-- PROBLEM STATEMENT --
The lines to find are those in the entries that hold the word "педагогика"; copy every one of them.

-- DATA EXTRACT --
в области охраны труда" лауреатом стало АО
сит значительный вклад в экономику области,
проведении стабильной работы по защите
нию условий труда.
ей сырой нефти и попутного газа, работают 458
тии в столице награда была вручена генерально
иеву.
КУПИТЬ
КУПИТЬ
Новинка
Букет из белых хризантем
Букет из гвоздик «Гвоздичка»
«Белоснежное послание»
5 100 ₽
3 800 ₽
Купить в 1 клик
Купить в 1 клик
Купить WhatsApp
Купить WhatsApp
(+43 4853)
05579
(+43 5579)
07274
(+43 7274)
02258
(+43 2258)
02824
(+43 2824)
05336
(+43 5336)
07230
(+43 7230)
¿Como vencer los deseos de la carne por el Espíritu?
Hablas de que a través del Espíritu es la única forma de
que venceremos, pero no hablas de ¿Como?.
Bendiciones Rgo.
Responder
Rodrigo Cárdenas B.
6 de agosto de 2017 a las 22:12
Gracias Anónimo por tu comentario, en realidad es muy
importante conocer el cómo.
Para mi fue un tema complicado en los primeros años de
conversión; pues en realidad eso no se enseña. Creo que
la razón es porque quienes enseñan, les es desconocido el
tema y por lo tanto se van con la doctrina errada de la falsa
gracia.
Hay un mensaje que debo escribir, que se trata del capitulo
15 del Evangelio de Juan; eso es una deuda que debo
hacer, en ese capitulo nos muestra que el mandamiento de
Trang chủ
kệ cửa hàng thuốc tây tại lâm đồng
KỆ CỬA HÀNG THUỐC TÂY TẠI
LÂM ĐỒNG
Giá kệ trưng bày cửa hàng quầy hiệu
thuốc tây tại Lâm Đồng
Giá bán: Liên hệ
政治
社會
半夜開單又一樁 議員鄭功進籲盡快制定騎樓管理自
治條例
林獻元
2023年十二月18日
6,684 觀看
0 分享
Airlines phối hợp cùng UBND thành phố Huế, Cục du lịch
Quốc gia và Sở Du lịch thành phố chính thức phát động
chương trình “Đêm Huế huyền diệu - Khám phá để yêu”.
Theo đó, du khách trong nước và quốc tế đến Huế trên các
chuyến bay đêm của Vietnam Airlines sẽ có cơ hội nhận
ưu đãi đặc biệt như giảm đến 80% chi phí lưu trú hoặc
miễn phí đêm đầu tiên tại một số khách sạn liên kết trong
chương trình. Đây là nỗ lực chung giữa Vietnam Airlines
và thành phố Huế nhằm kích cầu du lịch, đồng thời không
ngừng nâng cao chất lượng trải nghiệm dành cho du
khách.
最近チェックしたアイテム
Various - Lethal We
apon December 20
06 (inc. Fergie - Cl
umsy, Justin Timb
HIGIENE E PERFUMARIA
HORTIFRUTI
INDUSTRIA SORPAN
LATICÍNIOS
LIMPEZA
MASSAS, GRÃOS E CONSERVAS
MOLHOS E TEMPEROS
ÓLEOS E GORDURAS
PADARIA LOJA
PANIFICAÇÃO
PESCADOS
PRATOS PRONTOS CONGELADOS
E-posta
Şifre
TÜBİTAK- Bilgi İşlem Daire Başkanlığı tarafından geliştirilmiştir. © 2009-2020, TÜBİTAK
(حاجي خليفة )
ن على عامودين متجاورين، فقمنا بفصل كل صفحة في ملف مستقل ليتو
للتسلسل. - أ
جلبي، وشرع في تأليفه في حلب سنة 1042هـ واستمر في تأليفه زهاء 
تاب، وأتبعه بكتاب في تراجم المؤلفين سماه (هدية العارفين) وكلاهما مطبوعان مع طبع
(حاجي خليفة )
* * *
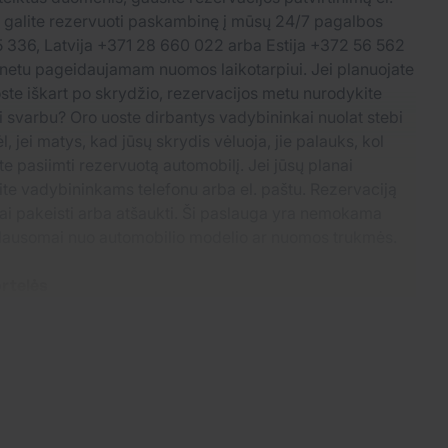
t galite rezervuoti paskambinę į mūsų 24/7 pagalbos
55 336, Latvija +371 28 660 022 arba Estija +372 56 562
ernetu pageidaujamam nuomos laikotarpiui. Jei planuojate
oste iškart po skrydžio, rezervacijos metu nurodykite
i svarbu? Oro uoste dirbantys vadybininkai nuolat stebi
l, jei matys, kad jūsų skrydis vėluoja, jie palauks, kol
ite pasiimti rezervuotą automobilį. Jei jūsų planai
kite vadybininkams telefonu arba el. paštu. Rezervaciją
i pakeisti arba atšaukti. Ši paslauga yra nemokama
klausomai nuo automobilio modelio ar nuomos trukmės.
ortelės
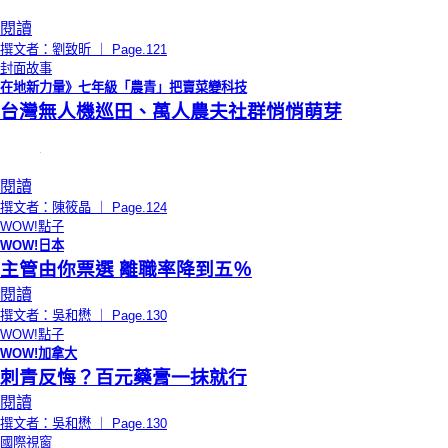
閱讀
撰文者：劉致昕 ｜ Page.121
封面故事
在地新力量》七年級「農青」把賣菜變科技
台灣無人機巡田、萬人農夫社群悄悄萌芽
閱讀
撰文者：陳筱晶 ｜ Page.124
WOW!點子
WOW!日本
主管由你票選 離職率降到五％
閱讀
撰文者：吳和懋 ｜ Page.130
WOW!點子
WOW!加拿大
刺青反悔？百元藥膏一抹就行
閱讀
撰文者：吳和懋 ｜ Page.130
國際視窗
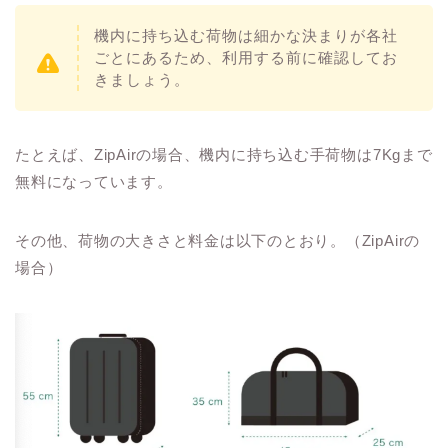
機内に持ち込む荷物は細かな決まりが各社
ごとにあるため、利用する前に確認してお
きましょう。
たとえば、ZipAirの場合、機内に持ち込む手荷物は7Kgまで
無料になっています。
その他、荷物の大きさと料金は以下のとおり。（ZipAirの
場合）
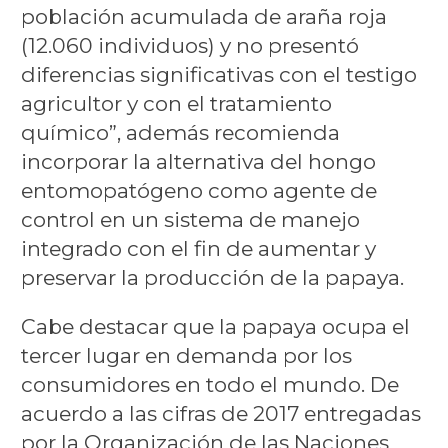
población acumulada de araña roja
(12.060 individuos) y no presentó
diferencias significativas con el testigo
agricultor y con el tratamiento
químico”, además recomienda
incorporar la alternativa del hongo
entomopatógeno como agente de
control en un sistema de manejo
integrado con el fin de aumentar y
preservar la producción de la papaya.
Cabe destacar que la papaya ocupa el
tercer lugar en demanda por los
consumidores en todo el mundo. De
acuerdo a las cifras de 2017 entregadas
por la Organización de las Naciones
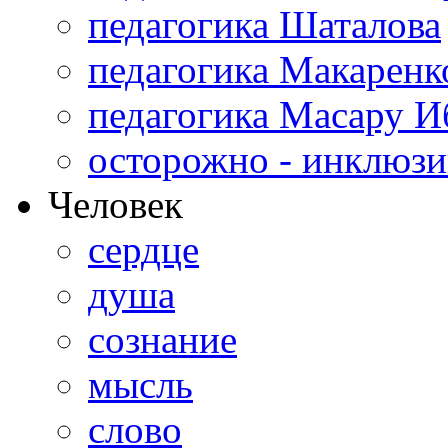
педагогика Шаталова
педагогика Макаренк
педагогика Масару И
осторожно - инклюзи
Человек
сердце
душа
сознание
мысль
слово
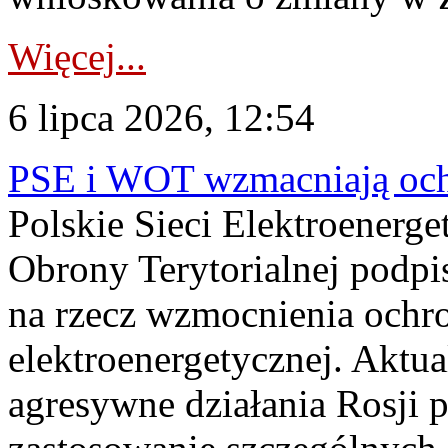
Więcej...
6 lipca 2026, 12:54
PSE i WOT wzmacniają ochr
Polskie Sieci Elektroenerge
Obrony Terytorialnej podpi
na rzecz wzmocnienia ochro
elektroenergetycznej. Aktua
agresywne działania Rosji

-- OUTPUT OF THE TASK --
педагогика Шаталова
педагогика Макаренк
педагогика Масару И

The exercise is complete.